Check out this rent vs mortgage calculator for a cost analysis to help you get a better picture.

uk build a credit score

Where do I look for properties?

You can find listings on websites such as Zoopla, where you can also filter information to fit what you need, i.e. the minimum number of bedrooms/bathrooms. If you feel overwhelmed with the prospect of sifting through hundreds of listings, you can always contact realtors/agencies and explain to them what you’d like to see, and they can send them to you by email. Remember that buying a house will always be a stressful endeavour, no matter if you are in the UK or back home, so take it in stride.

Frequently Asked Questions

Do I have to take the first mortgage offered to me?

No. You have every right to sift through as many mortgages as you see fit in order to find the one that makes the most sense. Don’t just settle on a mortgage as a result of perceived pressure from third parties. At the end of the day, it is your money and your loan.

What if I want to change mortgages after already starting to pay one?

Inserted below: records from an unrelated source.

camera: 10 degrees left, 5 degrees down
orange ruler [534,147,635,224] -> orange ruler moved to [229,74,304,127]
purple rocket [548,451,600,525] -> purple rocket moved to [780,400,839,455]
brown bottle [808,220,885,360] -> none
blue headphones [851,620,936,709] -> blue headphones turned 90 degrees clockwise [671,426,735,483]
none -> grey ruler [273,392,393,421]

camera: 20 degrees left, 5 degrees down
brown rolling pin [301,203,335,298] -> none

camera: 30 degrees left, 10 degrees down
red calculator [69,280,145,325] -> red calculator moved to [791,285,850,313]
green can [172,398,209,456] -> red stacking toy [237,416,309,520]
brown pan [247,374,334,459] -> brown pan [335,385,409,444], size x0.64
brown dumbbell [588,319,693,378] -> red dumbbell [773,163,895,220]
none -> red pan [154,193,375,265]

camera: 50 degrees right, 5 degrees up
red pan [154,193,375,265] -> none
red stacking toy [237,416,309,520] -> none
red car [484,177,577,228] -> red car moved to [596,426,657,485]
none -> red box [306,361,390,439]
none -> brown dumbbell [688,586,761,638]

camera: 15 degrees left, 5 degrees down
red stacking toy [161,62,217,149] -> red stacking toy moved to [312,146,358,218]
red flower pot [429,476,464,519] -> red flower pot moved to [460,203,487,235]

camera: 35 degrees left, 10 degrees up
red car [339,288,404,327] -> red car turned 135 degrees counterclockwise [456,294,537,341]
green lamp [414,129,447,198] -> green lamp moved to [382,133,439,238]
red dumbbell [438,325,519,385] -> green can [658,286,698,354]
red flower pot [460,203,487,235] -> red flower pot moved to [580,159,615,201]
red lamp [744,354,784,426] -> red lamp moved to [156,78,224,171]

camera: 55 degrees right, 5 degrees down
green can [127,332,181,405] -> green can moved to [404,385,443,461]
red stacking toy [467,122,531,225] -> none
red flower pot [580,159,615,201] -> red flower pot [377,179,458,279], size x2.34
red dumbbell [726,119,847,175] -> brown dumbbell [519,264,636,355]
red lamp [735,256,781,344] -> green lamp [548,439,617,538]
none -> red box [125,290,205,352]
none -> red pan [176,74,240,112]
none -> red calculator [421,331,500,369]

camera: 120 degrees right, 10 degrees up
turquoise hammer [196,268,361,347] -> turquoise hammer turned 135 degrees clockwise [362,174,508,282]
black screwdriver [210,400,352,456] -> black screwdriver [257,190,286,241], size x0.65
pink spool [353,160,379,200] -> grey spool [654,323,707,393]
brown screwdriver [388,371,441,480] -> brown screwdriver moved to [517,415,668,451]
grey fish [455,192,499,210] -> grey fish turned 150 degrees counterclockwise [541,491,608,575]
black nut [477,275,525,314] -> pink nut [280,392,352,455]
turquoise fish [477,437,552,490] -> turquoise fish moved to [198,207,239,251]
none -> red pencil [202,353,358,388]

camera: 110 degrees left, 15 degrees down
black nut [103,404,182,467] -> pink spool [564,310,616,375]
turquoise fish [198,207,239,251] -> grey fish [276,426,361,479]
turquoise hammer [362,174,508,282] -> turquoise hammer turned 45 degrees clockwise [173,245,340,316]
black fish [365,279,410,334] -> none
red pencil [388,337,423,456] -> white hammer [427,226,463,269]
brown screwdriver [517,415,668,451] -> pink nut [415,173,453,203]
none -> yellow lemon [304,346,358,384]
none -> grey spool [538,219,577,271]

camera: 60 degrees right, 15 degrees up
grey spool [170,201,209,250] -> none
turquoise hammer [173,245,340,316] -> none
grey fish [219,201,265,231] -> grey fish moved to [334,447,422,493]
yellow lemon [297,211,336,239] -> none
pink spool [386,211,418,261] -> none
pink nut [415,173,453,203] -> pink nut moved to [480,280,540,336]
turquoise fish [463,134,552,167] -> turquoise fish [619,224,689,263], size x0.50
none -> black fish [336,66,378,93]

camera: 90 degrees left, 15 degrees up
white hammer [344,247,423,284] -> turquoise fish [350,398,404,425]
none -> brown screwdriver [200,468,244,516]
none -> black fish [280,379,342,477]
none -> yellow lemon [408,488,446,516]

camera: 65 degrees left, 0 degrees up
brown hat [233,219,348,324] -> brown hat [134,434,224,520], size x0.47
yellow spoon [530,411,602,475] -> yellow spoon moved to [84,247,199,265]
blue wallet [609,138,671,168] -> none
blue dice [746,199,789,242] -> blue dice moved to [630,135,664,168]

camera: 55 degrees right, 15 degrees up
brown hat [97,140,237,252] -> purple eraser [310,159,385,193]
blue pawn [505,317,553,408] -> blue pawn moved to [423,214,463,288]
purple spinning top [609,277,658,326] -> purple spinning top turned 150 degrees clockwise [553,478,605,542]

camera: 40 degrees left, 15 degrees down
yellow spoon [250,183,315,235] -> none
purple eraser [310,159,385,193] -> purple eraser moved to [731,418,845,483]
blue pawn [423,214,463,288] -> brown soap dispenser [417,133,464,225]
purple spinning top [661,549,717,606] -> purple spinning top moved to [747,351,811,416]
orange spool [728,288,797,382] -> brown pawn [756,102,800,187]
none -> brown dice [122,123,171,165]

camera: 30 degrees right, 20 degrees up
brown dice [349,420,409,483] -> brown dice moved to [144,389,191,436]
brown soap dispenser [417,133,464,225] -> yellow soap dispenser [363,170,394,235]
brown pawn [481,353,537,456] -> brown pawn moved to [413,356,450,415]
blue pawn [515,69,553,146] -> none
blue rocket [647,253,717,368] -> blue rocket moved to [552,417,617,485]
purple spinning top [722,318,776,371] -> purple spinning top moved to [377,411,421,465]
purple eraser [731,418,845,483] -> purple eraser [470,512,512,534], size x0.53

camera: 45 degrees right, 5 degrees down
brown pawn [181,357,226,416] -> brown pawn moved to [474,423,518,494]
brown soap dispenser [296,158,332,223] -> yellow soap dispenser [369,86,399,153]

You can do that. It’s called remortgaging. Occasionally people like to remortgage if they are on a fixed rate that may soon switch to the standard variable rate and they’d like to see if they can get a better deal. It may even be that the current monthly mortgage is too much and you’d like to remortgage to lessen this cost. Keep in mind that remortgaging comes with its own fees.

What is a guarantor in a mortgage application?

If you are struggling to put down a solid deposit or are not finding good mortgage offers because of a poor credit score, you may want to see if you can land a guarantor mortgage wherein someone (typically a parent or older relative) signs onto the mortgage saying they will help in payments in case the main mortgage holder is unable to do so. The guarantor would have no claim to the property. Not every bank offers this, and there are a lot of checks the guarantor must go through in order to be approved, but it is an option if you need it.

Can I get any help putting down a deposit?

Yes. Putting more money down in a deposit allows you the opportunity to get better rates, and also reduce the amount of time needed to pay back. While many lenders will settle for 5-10% down, if you are able to put together more than that without breaking the bank and with the help of a parent/grandparent, it can be easier for you in the long run. Essentially what would need to happen is that your parents/grandparents (rarely other relatives are approved) would gift you a portion of the money to help you add on to your deposit.

How prepared do you feel?

We hope that we have completely explained the entire process of buying a house in the UK. It can definitely be something that will give you grey hair, and you may even feel scared about the whole process, but keep in mind that once you’ve done it, you’ll be able to relax. So weigh your pros and cons and go about this confidently. Congrats on your new home!